Imagine a desert – parched, changeless, seemingly without life and stretching for mile after mile in all directions. In this desert, you have the essentials: water, food, maybe even a tent and sleeping bag. Hence, you are able to survive.
Amidst the dryness and isolation, one night you dream of a river. It is flowing beneath you – vibrant, changing, nourishing. You wake with a desire to find these hidden currents that might lead you out of the barren desert, and quench your thirst.
Upon reflection, your arrival in the desert was not something immediate or even planned. It occurred over time by following wide, well-traveled paths. At each junction along the way there was a choice. Your feelings told you to go left into the dark forest, while your rational mind looked to the right at the large groomed trails and assumed despite reservations, that the well-worn path must obviously be the way. Time after time, choice after choice, the decisions led you to your current situation. The desert is the culmination of ignoring the signals from your inner compass –from your heart.
As human beings we are ingrained with a mechanism that can tune into our own sense of personal fulfillment. It is an impulse system that we feel when we tap into what it is that moves and excites us into action. When this system is ignored, we find ourselves in the desert, existing but not fully living. It is a refusal of the call.
There is always going to be some system or someone to tell you what you should be doing with your life. You “should” study business. You “should” pray to this god or that god. You “should” be married by this age. You “should not” do anything dangerous or risky.
When we look deeply, it is clear that many of these things are hard-wired into our culture and consciousness.
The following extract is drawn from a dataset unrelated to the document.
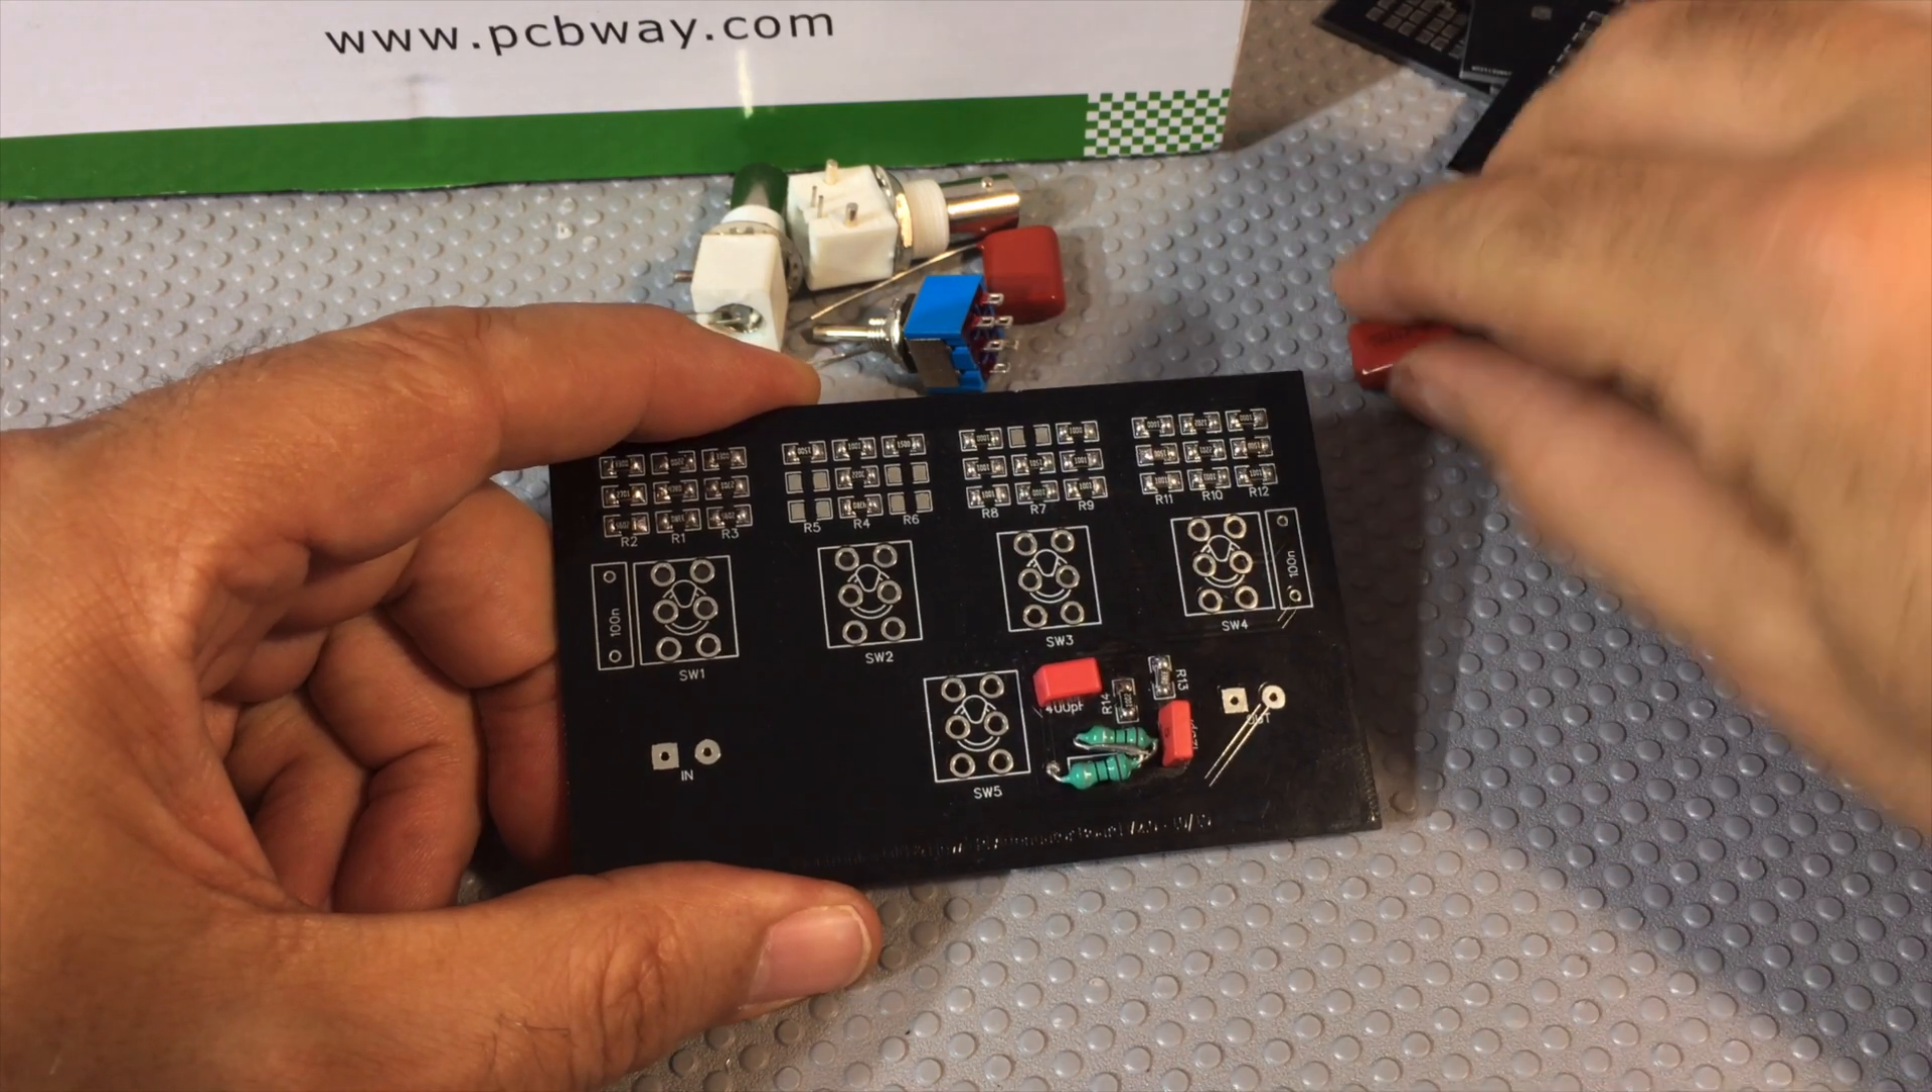Well, I need to put the switches in, solder the switches in.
After all, this is what we see in the media, and in the institutions that we are taught to believe in as steadfast and solid. However, unless these things align with our own impulse system, we metaphorically find ourselves in the desert –a place that T.S. Elliot called the “Wasteland”.
In the words of Joseph Campbell, “When one thinks of some reason for not going (following one’s own impulses) or has fear and remains in (security) because it is safe, the results are extremely different from what happens when one follows the call. If you refuse to go, then you are someone else’s servant. When the refusal of the call happens, there is a kind of drying up, a sense of life lost. Everything in you knows that a required adventure has been refused. If what you are following however is your own true adventure. If it is appropriate to your deep spiritual need and readiness, then magical guides will appear. Your adventure has to be coming out of your own interior. If you are ready for it, then doors will open where there were no doors before, and where there would be no doors for anyone else.”
As we work to grow and progress as individuals we must move from our center, from the inward impulses that guide and call each of us to adventure. This is a highly individualistic undertaking that takes courage-the courage to tell ourselves and those we love that we choose uncertainty over certainty, experience over comfort, and bliss over security. This is the only way to live authentically and it comes out of our own internal listening.
We must “enter the forest at its darkest point where there is no path. Where there is a way or a path, it is someone else’s path. Each human being is a unique phenomenon.” By following a path that is well traveled because it seems easy, or because we believe we “should”, we are running from our dragons- the monsters that hide and keep from us what we truly desire. The dragon stands for “thou shalt”, and what they ultimately keep from us is our unique treasure- our authenticity. By not facing these personal or societal dragons directly and reclaiming what it is that truly makes us who we are, we will inevitably find ourselves in the wasteland –living, but not fully alive.
Joseph Campbell once wrote, “ I find working for money to be the wasteland –doing something that somebody else wants instead of the thing that is the next step. I have been guided all along by a strong revulsion from any sort of action that does not correspond to the impulse of my own wish.”
The dream in the desert of the underground river is this impulse of your own wish calling out. It is always there, but often is covered by layers upon layers of sediment and sand – the rules, responsibilities, and conventions that we conform to in order to stay in the comfort of the known. Still, if we have the awareness and if our will is strong enough, we only have to dig down to find the current flowing inside of us – a nourishing aquifer of vitality that is always available if we choose to look. This is the source of our true nature -our talents and purpose. This is our authenticity.
Sometimes it takes a desert, a wasteland, to force us to listen to what we are truly called to do -to wake us up to the power of the choices that we make each day. Living in the wasteland is a life of perceived certainty, predictability, and routine. It is an attempt to protect ourselves from the fear of inevitable loss, change, failure, and uncertainty. We must choose then to approach uncertainty with fearlessness. To come to the edge of our own personal cliffs, and like a fledging bird, jump -trusting that our innate compass will carry us soaring toward our own fulfillment. This is the Hero’s Journey, and the way to an authentic life.